Миссия поэтического по определению Германа Броха есть «миссия познания тотальности, помещаемого поверх всякой эмпирической или социальной обусловленности, миссия обретения того познания, благодаря которому человеку всё равно, в какую эпоху ему жить: в феодальную, буржуазную или пролетарскую. Это попросту долг литературы перед лицом абсолютного характера познания».
«Если ты не бросаешься в крайности и противоположности, то тебе нет необходимости придерживаться какой-то одной идеологии». (берёза 1, 7) Мировоззрение не обязательно выражается в идеологии. Другое дело, что идеологией часто зовут любое мировоззрение. Мировоззрение Сергея Сумина, например, вполне даже чётко очерчено. А на крайности и противоречия пусть его оценивают идеологи.
Есть Пастернак, Гёте, прочие, но автор не собирался сказать нечто новое. Мы видим другое: мучительную попытку сказать. «Сказать» – глагол в данном случае непереходный. А значит, по определителю Барта, Сумин – не писатель, но пишущий. Не в том смысле, что пишущий не важно, что, а в том, что писать – есть часть жизни, как дышать для многих, как бороться для некоторых. Есть ведь и такие, кого и спросить нельзя, для чего или против кого они борются. Просто так они устроены, что должны бороться, пока дышат. А иные пишут, пока дышат. «Каждый
пишет то, что слышит. Каждый слышит, как он дышит. Как он дышит, так и пишет». (Здесь место для нот.) «Путь, который можно пройти – не есть настоящий путь» (рябина 3, 6). Путь – для того, чтобы им шли, а не для того, чтобы его проходили. Для этого есть проходная.
«Как читатель, автор лучше всего подходит для своих произведений» (берёза 2, 13) А критик – для переиздания.
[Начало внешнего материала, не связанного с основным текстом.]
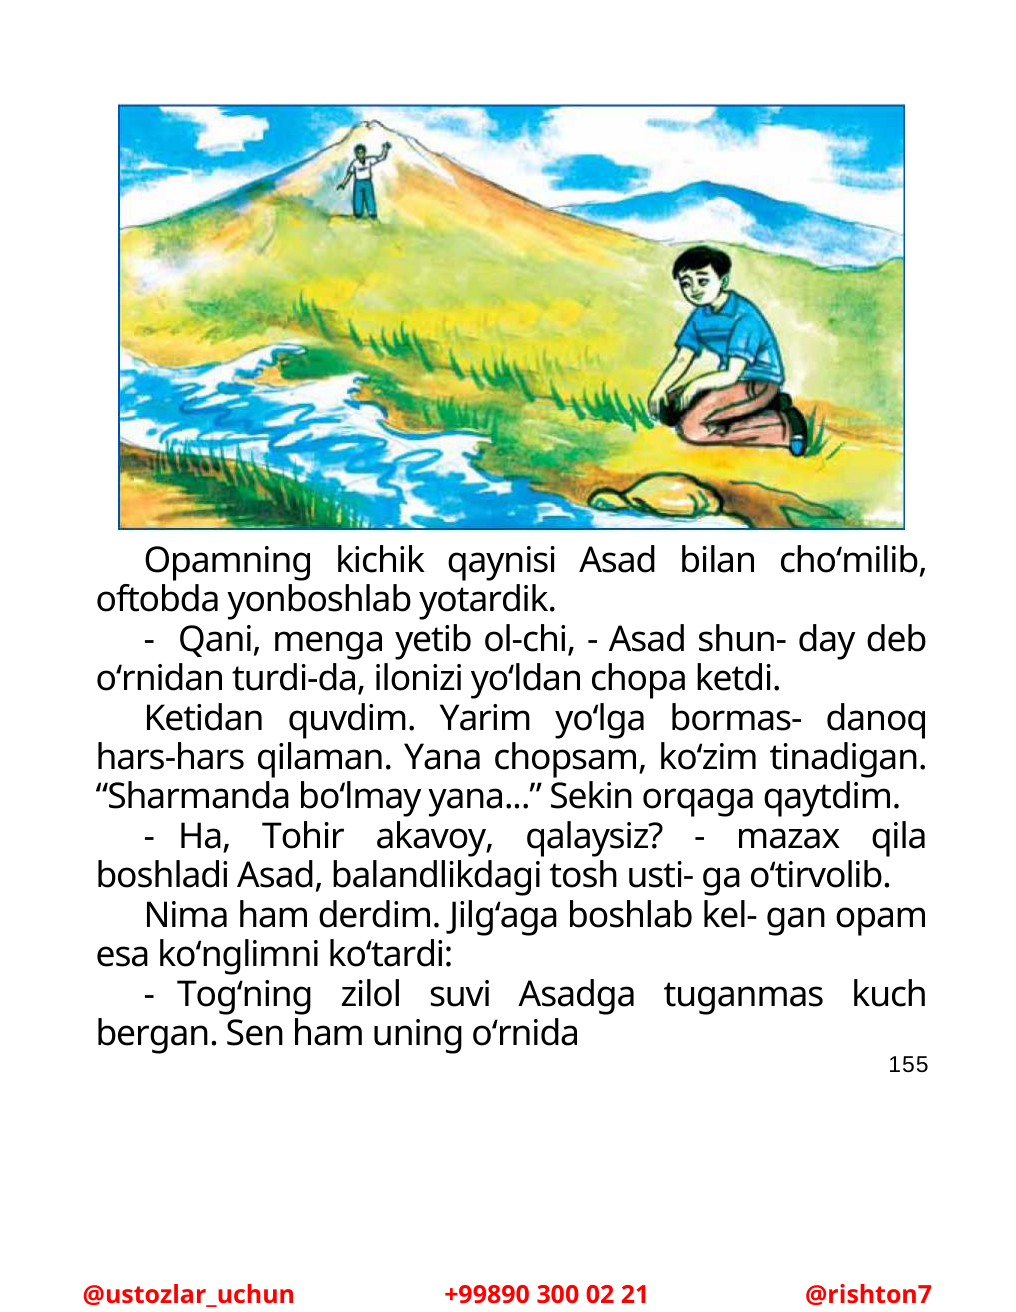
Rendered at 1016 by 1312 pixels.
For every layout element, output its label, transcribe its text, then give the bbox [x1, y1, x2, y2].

Если «Письмена листвы» переписать, то они останутся «Письменами листвы».
«Чтобы понять – нужно отпустить смысл» (дуб 2, 17). Но есть ли вообще тема у этого текста? Такая тема, как обычно бывает у художественных текстов? Думается, философский текст – всё-таки не может быть подобен обычному рассказу. Такой текст претендует на то, чтобы объять собой всё ens a primo (сотворённое бытие, творение), все доступные темы этого мира. Тем не менее, мне хотелось бы выделить один из мотивов «Письмен листвы», чаще других встречающихся на листах этой книги. Я бы обозначил его именем одного авторитетного германского печатного издания прошлого – «Слова и вещи». Слова и вещи, ими обозначенные, невозможность выразить вещь через слово, слово, обозначающее нечто, чему нет вещного соответствия – вот вопросы, мучавшие многие множества от Демокрита (в Европе) до Сергея Сумина. Конечно, на этом наши мучения не закончатся, и каждое последующее поколение будет пытаться выразить свою несоответствующую ни одной вещи мысль через слово и при этом надеяться, как надеюсь сейчас я, что он сделал всё возможное, чтобы читатель захотел приложить свои усилия, чтобы понять мысль автора.